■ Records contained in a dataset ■
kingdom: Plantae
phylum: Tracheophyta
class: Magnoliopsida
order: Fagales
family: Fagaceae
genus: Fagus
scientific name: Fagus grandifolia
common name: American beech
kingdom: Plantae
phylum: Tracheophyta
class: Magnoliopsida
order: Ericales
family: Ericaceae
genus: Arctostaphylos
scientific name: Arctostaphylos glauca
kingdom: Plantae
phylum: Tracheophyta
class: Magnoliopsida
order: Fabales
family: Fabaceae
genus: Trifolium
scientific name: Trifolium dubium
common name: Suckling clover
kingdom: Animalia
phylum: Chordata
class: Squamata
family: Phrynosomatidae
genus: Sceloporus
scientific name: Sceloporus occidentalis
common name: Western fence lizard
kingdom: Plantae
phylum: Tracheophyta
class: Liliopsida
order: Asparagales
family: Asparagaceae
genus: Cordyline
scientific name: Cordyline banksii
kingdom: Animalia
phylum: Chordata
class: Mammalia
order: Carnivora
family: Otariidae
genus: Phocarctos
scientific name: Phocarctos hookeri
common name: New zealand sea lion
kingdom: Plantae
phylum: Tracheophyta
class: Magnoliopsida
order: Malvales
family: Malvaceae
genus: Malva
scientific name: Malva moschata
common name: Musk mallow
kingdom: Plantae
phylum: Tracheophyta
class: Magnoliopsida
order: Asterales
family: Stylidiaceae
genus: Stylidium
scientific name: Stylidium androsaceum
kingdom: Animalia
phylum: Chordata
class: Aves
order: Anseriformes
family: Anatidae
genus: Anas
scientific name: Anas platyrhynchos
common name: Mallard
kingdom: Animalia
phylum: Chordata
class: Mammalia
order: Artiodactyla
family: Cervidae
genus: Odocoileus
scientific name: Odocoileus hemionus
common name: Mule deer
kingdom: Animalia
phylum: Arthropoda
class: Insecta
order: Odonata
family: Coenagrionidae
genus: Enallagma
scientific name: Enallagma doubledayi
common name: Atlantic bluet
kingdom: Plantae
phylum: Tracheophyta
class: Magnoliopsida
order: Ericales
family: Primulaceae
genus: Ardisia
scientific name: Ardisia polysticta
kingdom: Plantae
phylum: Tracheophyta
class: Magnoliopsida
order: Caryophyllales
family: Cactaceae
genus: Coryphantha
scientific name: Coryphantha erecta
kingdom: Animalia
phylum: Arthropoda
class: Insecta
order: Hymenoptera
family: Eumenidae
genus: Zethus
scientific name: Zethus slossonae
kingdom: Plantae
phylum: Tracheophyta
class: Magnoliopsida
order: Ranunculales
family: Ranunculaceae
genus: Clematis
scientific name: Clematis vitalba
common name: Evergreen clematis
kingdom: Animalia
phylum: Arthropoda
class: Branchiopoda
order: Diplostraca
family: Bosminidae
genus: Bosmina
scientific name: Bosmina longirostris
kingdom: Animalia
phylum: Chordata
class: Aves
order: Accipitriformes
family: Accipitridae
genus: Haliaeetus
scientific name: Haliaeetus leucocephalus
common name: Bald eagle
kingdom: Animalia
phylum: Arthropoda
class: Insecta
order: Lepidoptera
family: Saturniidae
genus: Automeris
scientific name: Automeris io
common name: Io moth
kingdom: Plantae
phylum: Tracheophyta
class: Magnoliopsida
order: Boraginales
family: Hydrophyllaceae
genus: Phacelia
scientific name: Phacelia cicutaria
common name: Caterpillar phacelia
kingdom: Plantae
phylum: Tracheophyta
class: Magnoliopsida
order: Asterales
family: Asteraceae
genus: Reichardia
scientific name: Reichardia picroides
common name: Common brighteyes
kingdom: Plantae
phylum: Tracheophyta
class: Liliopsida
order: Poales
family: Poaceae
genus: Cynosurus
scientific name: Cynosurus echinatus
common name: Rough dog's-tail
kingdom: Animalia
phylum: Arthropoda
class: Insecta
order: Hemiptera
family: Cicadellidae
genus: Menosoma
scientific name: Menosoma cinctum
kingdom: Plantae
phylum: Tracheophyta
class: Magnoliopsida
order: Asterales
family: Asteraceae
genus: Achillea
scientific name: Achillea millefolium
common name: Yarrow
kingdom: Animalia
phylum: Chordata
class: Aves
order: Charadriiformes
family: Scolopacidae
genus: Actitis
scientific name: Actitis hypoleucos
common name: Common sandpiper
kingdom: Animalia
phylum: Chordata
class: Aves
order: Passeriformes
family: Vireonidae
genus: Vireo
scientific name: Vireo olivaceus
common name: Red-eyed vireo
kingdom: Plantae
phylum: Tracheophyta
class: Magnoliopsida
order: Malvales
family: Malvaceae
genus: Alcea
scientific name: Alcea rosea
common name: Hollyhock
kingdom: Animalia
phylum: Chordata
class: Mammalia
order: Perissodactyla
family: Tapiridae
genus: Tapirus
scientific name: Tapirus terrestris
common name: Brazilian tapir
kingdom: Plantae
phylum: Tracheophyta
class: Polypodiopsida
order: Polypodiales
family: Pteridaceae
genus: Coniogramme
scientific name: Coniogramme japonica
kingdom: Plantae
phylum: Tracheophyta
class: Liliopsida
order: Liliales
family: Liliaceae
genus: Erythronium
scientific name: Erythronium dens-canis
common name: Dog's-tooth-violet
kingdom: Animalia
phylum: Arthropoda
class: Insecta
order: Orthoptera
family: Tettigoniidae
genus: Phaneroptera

■ REQUIREMENT ■
Output every line of the rows above verbatim.

■ EXERCISE ANSWER ■
kingdom: Plantae
phylum: Tracheophyta
class: Magnoliopsida
order: Fagales
family: Fagaceae
genus: Fagus
scientific name: Fagus grandifolia
common name: American beech
kingdom: Plantae
phylum: Tracheophyta
class: Magnoliopsida
order: Ericales
family: Ericaceae
genus: Arctostaphylos
scientific name: Arctostaphylos glauca
kingdom: Plantae
phylum: Tracheophyta
class: Magnoliopsida
order: Fabales
family: Fabaceae
genus: Trifolium
scientific name: Trifolium dubium
common name: Suckling clover
kingdom: Animalia
phylum: Chordata
class: Squamata
family: Phrynosomatidae
genus: Sceloporus
scientific name: Sceloporus occidentalis
common name: Western fence lizard
kingdom: Plantae
phylum: Tracheophyta
class: Liliopsida
order: Asparagales
family: Asparagaceae
genus: Cordyline
scientific name: Cordyline banksii
kingdom: Animalia
phylum: Chordata
class: Mammalia
order: Carnivora
family: Otariidae
genus: Phocarctos
scientific name: Phocarctos hookeri
common name: New zealand sea lion
kingdom: Plantae
phylum: Tracheophyta
class: Magnoliopsida
order: Malvales
family: Malvaceae
genus: Malva
scientific name: Malva moschata
common name: Musk mallow
kingdom: Plantae
phylum: Tracheophyta
class: Magnoliopsida
order: Asterales
family: Stylidiaceae
genus: Stylidium
scientific name: Stylidium androsaceum
kingdom: Animalia
phylum: Chordata
class: Aves
order: Anseriformes
family: Anatidae
genus: Anas
scientific name: Anas platyrhynchos
common name: Mallard
kingdom: Animalia
phylum: Chordata
class: Mammalia
order: Artiodactyla
family: Cervidae
genus: Odocoileus
scientific name: Odocoileus hemionus
common name: Mule deer
kingdom: Animalia
phylum: Arthropoda
class: Insecta
order: Odonata
family: Coenagrionidae
genus: Enallagma
scientific name: Enallagma doubledayi
common name: Atlantic bluet
kingdom: Plantae
phylum: Tracheophyta
class: Magnoliopsida
order: Ericales
family: Primulaceae
genus: Ardisia
scientific name: Ardisia polysticta
kingdom: Plantae
phylum: Tracheophyta
class: Magnoliopsida
order: Caryophyllales
family: Cactaceae
genus: Coryphantha
scientific name: Coryphantha erecta
kingdom: Animalia
phylum: Arthropoda
class: Insecta
order: Hymenoptera
family: Eumenidae
genus: Zethus
scientific name: Zethus slossonae
kingdom: Plantae
phylum: Tracheophyta
class: Magnoliopsida
order: Ranunculales
family: Ranunculaceae
genus: Clematis
scientific name: Clematis vitalba
common name: Evergreen clematis
kingdom: Animalia
phylum: Arthropoda
class: Branchiopoda
order: Diplostraca
family: Bosminidae
genus: Bosmina
scientific name: Bosmina longirostris
kingdom: Animalia
phylum: Chordata
class: Aves
order: Accipitriformes
family: Accipitridae
genus: Haliaeetus
scientific name: Haliaeetus leucocephalus
common name: Bald eagle
kingdom: Animalia
phylum: Arthropoda
class: Insecta
order: Lepidoptera
family: Saturniidae
genus: Automeris
scientific name: Automeris io
common name: Io moth
kingdom: Plantae
phylum: Tracheophyta
class: Magnoliopsida
order: Boraginales
family: Hydrophyllaceae
genus: Phacelia
scientific name: Phacelia cicutaria
common name: Caterpillar phacelia
kingdom: Plantae
phylum: Tracheophyta
class: Magnoliopsida
order: Asterales
family: Asteraceae
genus: Reichardia
scientific name: Reichardia picroides
common name: Common brighteyes
kingdom: Plantae
phylum: Tracheophyta
class: Liliopsida
order: Poales
family: Poaceae
genus: Cynosurus
scientific name: Cynosurus echinatus
common name: Rough dog's-tail
kingdom: Animalia
phylum: Arthropoda
class: Insecta
order: Hemiptera
family: Cicadellidae
genus: Menosoma
scientific name: Menosoma cinctum
kingdom: Plantae
phylum: Tracheophyta
class: Magnoliopsida
order: Asterales
family: Asteraceae
genus: Achillea
scientific name: Achillea millefolium
common name: Yarrow
kingdom: Animalia
phylum: Chordata
class: Aves
order: Charadriiformes
family: Scolopacidae
genus: Actitis
scientific name: Actitis hypoleucos
common name: Common sandpiper
kingdom: Animalia
phylum: Chordata
class: Aves
order: Passeriformes
family: Vireonidae
genus: Vireo
scientific name: Vireo olivaceus
common name: Red-eyed vireo
kingdom: Plantae
phylum: Tracheophyta
class: Magnoliopsida
order: Malvales
family: Malvaceae
genus: Alcea
scientific name: Alcea rosea
common name: Hollyhock
kingdom: Animalia
phylum: Chordata
class: Mammalia
order: Perissodactyla
family: Tapiridae
genus: Tapirus
scientific name: Tapirus terrestris
common name: Brazilian tapir
kingdom: Plantae
phylum: Tracheophyta
class: Polypodiopsida
order: Polypodiales
family: Pteridaceae
genus: Coniogramme
scientific name: Coniogramme japonica
kingdom: Plantae
phylum: Tracheophyta
class: Liliopsida
order: Liliales
family: Liliaceae
genus: Erythronium
scientific name: Erythronium dens-canis
common name: Dog's-tooth-violet
kingdom: Animalia
phylum: Arthropoda
class: Insecta
order: Orthoptera
family: Tettigoniidae
genus: Phaneroptera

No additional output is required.